**What to work on**: Lines in the listing under this task are to be copied exactly.
========================
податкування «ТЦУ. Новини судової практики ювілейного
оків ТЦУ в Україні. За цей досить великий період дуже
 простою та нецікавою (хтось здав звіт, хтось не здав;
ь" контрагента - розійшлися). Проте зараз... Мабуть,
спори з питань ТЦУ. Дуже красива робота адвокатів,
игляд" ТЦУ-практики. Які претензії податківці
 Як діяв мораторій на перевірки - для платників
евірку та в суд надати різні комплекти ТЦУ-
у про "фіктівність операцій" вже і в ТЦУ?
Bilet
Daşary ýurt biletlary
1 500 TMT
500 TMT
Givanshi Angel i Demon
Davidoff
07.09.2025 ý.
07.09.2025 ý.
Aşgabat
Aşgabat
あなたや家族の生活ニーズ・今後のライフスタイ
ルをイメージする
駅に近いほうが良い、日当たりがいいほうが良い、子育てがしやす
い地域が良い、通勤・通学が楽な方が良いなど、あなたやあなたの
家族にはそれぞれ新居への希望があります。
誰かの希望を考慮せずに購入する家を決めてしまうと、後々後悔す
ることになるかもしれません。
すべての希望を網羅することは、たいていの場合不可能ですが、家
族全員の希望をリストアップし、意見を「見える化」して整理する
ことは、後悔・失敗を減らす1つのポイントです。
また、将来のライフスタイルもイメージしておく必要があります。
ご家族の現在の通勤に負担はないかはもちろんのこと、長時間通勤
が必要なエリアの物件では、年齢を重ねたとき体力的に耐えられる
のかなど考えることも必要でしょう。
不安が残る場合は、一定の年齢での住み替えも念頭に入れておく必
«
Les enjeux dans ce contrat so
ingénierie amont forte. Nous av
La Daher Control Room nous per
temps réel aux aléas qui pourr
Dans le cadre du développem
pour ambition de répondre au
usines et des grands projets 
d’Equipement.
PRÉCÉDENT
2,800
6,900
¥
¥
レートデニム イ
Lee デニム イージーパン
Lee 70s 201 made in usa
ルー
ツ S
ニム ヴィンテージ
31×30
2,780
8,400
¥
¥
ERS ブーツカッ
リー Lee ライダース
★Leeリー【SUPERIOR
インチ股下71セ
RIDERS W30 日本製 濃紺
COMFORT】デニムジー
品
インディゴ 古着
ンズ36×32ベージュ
========================
**Task answer**:
податкування «ТЦУ. Новини судової практики ювілейного
оків ТЦУ в Україні. За цей досить великий період дуже
 простою та нецікавою (хтось здав звіт, хтось не здав;
ь" контрагента - розійшлися). Проте зараз... Мабуть,
спори з питань ТЦУ. Дуже красива робота адвокатів,
игляд" ТЦУ-практики. Які претензії податківці
 Як діяв мораторій на перевірки - для платників
евірку та в суд надати різні комплекти ТЦУ-
у про "фіктівність операцій" вже і в ТЦУ?
Bilet
Daşary ýurt biletlary
1 500 TMT
500 TMT
Givanshi Angel i Demon
Davidoff
07.09.2025 ý.
07.09.2025 ý.
Aşgabat
Aşgabat
あなたや家族の生活ニーズ・今後のライフスタイ
ルをイメージする
駅に近いほうが良い、日当たりがいいほうが良い、子育てがしやす
い地域が良い、通勤・通学が楽な方が良いなど、あなたやあなたの
家族にはそれぞれ新居への希望があります。
誰かの希望を考慮せずに購入する家を決めてしまうと、後々後悔す
ることになるかもしれません。
すべての希望を網羅することは、たいていの場合不可能ですが、家
族全員の希望をリストアップし、意見を「見える化」して整理する
ことは、後悔・失敗を減らす1つのポイントです。
また、将来のライフスタイルもイメージしておく必要があります。
ご家族の現在の通勤に負担はないかはもちろんのこと、長時間通勤
が必要なエリアの物件では、年齢を重ねたとき体力的に耐えられる
のかなど考えることも必要でしょう。
不安が残る場合は、一定の年齢での住み替えも念頭に入れておく必
«
Les enjeux dans ce contrat so
ingénierie amont forte. Nous av
La Daher Control Room nous per
temps réel aux aléas qui pourr
Dans le cadre du développem
pour ambition de répondre au
usines et des grands projets 
d’Equipement.
PRÉCÉDENT
2,800
6,900
¥
¥
レートデニム イ
Lee デニム イージーパン
Lee 70s 201 made in usa
ルー
ツ S
ニム ヴィンテージ
31×30
2,780
8,400
¥
¥
ERS ブーツカッ
リー Lee ライダース
★Leeリー【SUPERIOR
インチ股下71セ
RIDERS W30 日本製 濃紺
COMFORT】デニムジー
品
インディゴ 古着
ンズ36×32ベージュ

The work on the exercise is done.